Увы, при первом взгляде на свою госпожу, когда она вернулась во дворец с бала и прошла в свою уборную в сопровождении своей гофмейстерины и ещё двух дам из её свиты, Салтыковой и Мамоновой, Праксина догадалась, что ей не только ничего не удалось сделать в пользу несчастных ссыльных, но что она даже как будто забыла о них: так она была расстроена и взволнована, что не обратила внимания на полный мучительной тревоги взгляд, которым встретила её любимая камер-фрау, и, не произнеся ни слова, дала с себя приближённым снять богатые украшения. Стоя перед трюмо, отражавшим её красивую, величественную фигуру, с бледным, искажённым сдержанным гневом лицом, она ни на чём не останавливала глаз и ни единым словом не нарушала воцарившегося в покое молчания. Молча отпустила она свою свиту, молча прошла в сопровождении Праксиной в свою спальню и продолжала молчать, оставшись с последней наедине, пока она убирала её волосы на ночь, одевала её в ночное платье и разувала её.
Лизавета, всё ещё ожидая от неё обычной откровенности, медленно поднялась с коленей, сняв со стройных ножек цесаревны башмаки на высоких красных каблуках и тонкие, как паутина, шёлковые ажурные чулки, накрыла её атласным пуховым одеялом, погасила свечи в канделябрах у трюмо и, прежде чем выйти в соседнюю комнату, где ей была приготовлена постель, подошла к киоту, чтоб поправить огонь в лампадке. Покончив с этим делом, она обернулась, чтоб раскланяться и, пожелав своей госпоже доброй ночи, удалиться, и увидела, что цесаревна лежит с открытыми глазами, устремив пристальный взгляд на образа, мягко сверкавшие золотом и драгоценными каменьями своих риз в таинственном свете лампадки.

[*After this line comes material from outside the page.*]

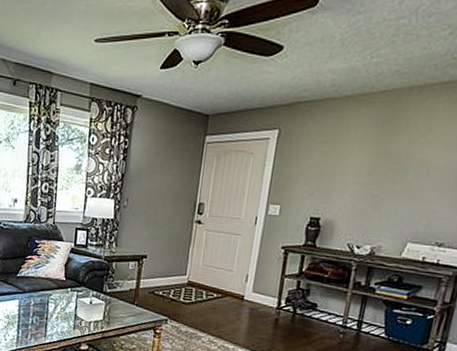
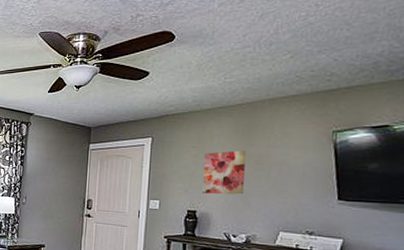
wall art: none [328,147,384,200] -> present [201,150,246,195]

— Спокойной ночи, ваше высочество, — проговорила Лизавета с низким поклоном.
Голос её как-то странно прозвучал в тишине, наполнявшей глубокий и высокий покой, казавшийся ещё выше и глубже от мрака, сгущавшегося в углах, до которых не достигал свет от лампады. По стенам, постепенно замирая, трепетали фантастические тени от высоких шкапов и поставцов, украшенных богатой резьбой с бронзой, от балдахина с тяжёлыми складками алого штофа, сливаясь с искажёнными темнотою фигурами, выступавшими там и сям капризными пятнами на гобеленах, украшавших эти стены.

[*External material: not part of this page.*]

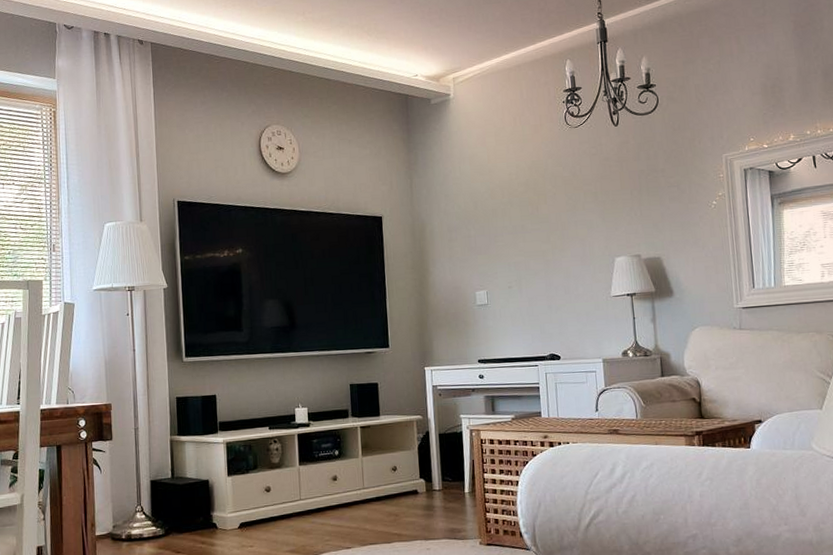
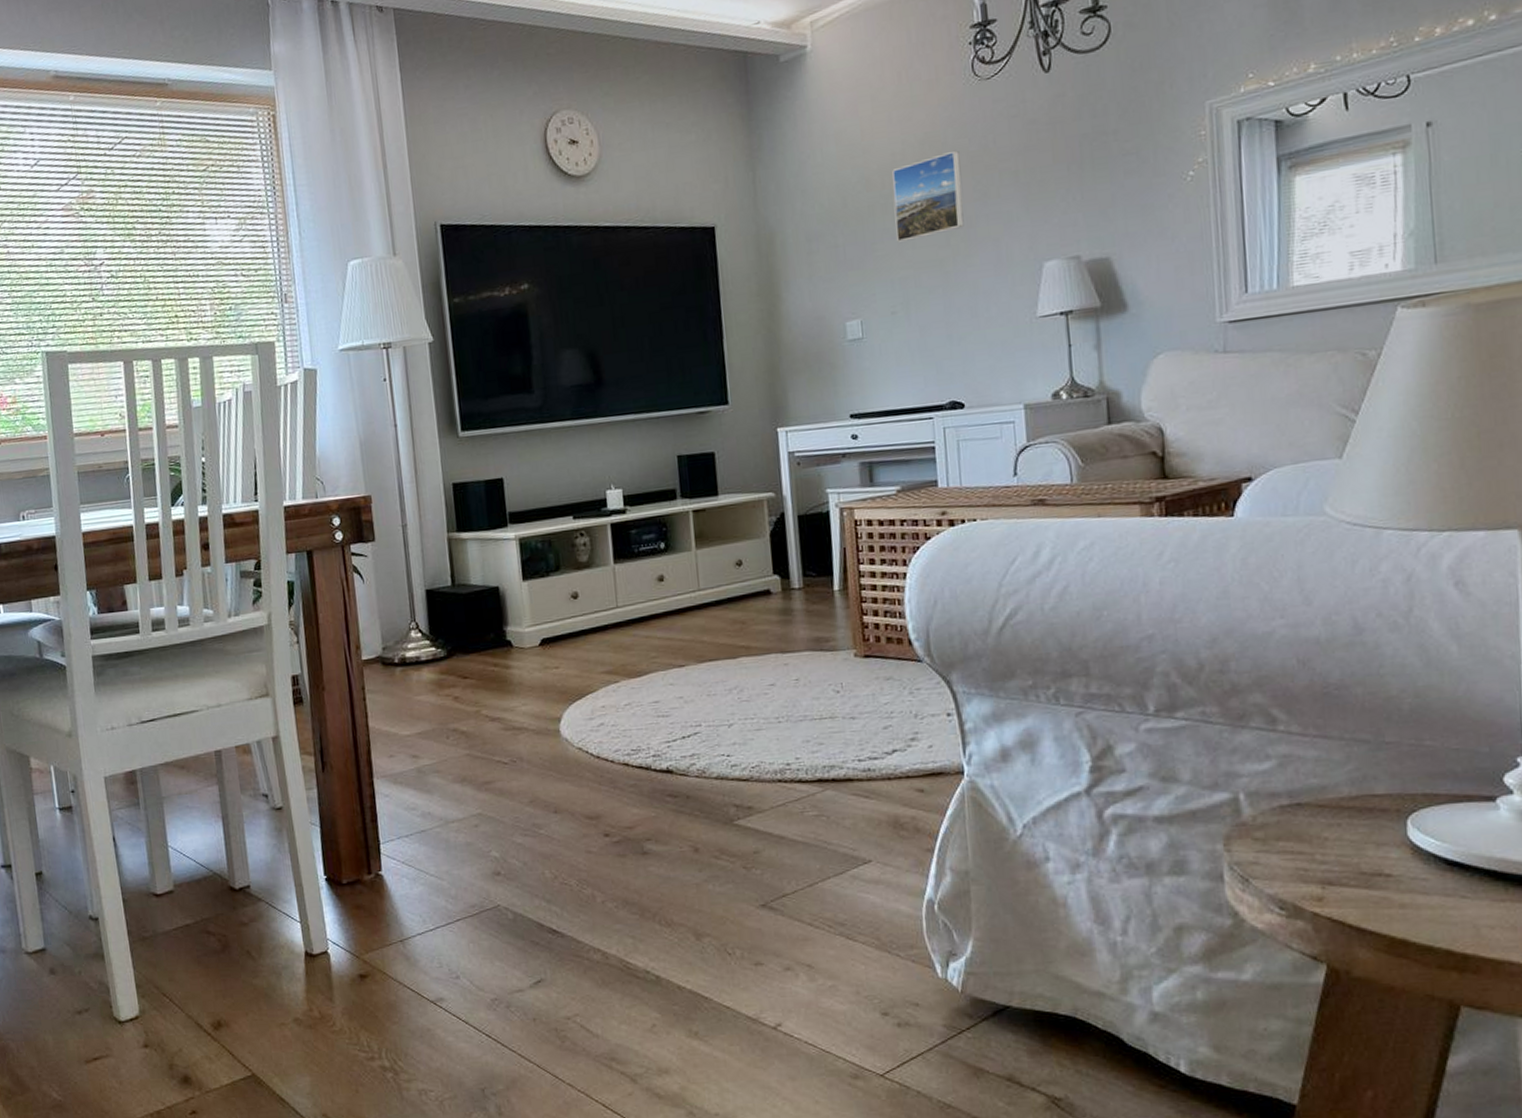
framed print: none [509,175,560,237] -> present [892,150,964,242]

— Спокойной ночи, — рассеянно повторила цесаревна, не отрывая пристального взгляда от образов.
Ждать было больше нечего, и Лизавета прошла в свою комнату.
Раздевшись, она стала на молитву и долго-долго молила Бога о душевном мире и покое, которых с каждым днём всё больше и больше жаждала её измученная душа. Но, видно, такое уж наступило для русских людей время, что и молитва не помогала. Ничем не успокаивалось душевное смятение, гнёт неизвестности и злых предчувствий ни на секунду не переставал давить сердце, и куда бы ни обращались мысли, всюду встречали они один только таинственный мрак и зло. Всё доброе, честное, светлое и чистое точно вымерло, торжествующее зло надвигалось всё ближе и ближе, а помощи ждать было не от кого и неоткуда.